León'dan;
Violetta'nın elini tutmak tuhaf gelmişti dünkü olaydan sonra. Tabii ki ona söylemedim ama önünde sonunda öğrenecek, biliyorum. Tek bilmediğim, ben Violetta'ya ne cevap vereceğim? Öğrendiği an gözü hiçbir şey görmeyecek. Bu derece kıskanç olması işimi zora sokuyor.

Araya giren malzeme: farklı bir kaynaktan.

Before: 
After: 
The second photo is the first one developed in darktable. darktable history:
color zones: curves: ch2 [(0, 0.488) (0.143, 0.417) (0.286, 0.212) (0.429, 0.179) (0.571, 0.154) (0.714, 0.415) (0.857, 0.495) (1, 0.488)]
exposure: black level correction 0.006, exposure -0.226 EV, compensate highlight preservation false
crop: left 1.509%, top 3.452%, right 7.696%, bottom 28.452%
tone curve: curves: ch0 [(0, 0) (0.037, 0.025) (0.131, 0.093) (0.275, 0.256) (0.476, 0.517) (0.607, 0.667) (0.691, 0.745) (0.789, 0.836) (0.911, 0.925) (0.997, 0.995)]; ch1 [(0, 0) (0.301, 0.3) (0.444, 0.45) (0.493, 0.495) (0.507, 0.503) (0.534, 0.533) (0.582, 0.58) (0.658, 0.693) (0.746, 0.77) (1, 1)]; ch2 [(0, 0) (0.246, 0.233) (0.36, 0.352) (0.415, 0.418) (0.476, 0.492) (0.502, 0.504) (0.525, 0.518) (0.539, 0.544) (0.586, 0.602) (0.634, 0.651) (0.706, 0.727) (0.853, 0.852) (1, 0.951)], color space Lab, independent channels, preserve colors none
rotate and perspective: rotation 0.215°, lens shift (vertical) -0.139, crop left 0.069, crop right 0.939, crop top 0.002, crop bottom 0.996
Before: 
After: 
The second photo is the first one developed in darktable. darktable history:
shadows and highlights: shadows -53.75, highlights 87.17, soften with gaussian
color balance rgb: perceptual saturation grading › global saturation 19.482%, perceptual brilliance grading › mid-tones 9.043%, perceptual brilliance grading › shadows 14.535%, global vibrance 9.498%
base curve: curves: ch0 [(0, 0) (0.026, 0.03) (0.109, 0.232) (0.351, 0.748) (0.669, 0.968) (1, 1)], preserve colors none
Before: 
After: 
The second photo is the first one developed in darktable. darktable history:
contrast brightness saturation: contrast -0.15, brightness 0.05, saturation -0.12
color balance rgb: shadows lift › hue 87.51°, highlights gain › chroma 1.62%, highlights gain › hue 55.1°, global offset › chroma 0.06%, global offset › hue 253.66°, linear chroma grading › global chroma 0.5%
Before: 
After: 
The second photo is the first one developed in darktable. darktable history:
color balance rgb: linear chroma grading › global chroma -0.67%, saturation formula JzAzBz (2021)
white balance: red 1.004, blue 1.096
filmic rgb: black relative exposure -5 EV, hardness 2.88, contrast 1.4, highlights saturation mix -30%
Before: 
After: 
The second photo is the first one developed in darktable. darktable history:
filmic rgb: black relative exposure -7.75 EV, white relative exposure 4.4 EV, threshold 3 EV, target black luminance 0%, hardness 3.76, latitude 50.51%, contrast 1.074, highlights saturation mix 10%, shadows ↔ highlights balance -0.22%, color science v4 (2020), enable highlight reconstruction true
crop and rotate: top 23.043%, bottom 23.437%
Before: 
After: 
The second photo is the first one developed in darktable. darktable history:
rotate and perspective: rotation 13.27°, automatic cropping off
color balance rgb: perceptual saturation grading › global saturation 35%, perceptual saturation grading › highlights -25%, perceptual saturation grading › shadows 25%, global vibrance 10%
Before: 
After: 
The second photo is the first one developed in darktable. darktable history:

Tamam, bende kıskancım -hem de çok fazla- ama bu derece boğmuyorum onu. Tomás konusunda mesela... Boğduğum zamanlarda, kendini koruyor. Bende bir şekilde korurum. Çok zor olacağını tahmin edebiliyorum. Beni öldürmek isteyecek. Ağh! Her şekilde kötü durumda kalacağım işte!
V: "León? Dün ne işin vardır da gelmedin?"
"Lara ile geziyorduk ve bana motor sürmeyi öğretti," demedim! Daha doğrusu; diyemedim. Bir anda canavara dönüşeceğini biliyordum.
L: "Bu aralar motor sürmeyi çok merak ediyordum da... Biraz ders aldım."
Dudaklarını emdikten sonra, "Öyle mi? Lara'nın da motorları çok sevdiğini biliyor muydun?" diyerek, beni çıkmaz sokağa sürükledi. Ne söylersem söyleyeyim oradan kurtulamayacağımı biliyordum. Violetta'yı kaybetmek de istemiyordum. Tomás ve Teo'yu kıskandığımdandır belki. Ama Violetta'nın hiç kimseye benzemeyen bir yönü var. Çözememiş olsam da, bu yüzden seviyorum onu. Özel, o.
L: "Duymuştum ama umursamadım."
İnanmadığını belli eden bir şekilde başını salladı. Kolay kanmayacağını biliyordum zaten.
Aklıma gelen bir şeyle, Violetta'yı bir anda çektim. Öpmek amaçlı değildi! Dün akşam evine gidip, piyano şeklindeki müzik kutusuna bir fotoğrafımızı koymuştum. Onu görüp görmediğini soracaktım. Lara'dan sonra birisini öpme fikri değişik geliyordu.
L: "Odanda bir şey buldun mu?"
Dudağını dişledi. Neden bu aralar dudağına bu kadar işkence ediyordu?! Ah, asıl işkence ettiği kişi BEN oluyordum burada. Onu öpmemek için zor durduğum yetmezmiş gibi, Lara ile öpüştüğüm için başkalarını istemiyordum.
V: "Müzik kutumun arasındaki fotoğrafımızdan mı bahsediyorsun? Buldum. Ne zaman çektirdin onu? Benimle sarılırken, birisinin çekmiş olması biraz tuhaf geldi de. Sapık gibi..."
Aniden kahkaha patlattım. Psikolojik sorunlarım olabilirdi ama Violetta'nın peşine sapık takacak kadar da delirmiş değildim. Her şeye rağmen, kız arkadaşım oluyordu o.
L: "Seni, bir sapığa mı takip ettirecekmişim? Çok beklersin, Melek."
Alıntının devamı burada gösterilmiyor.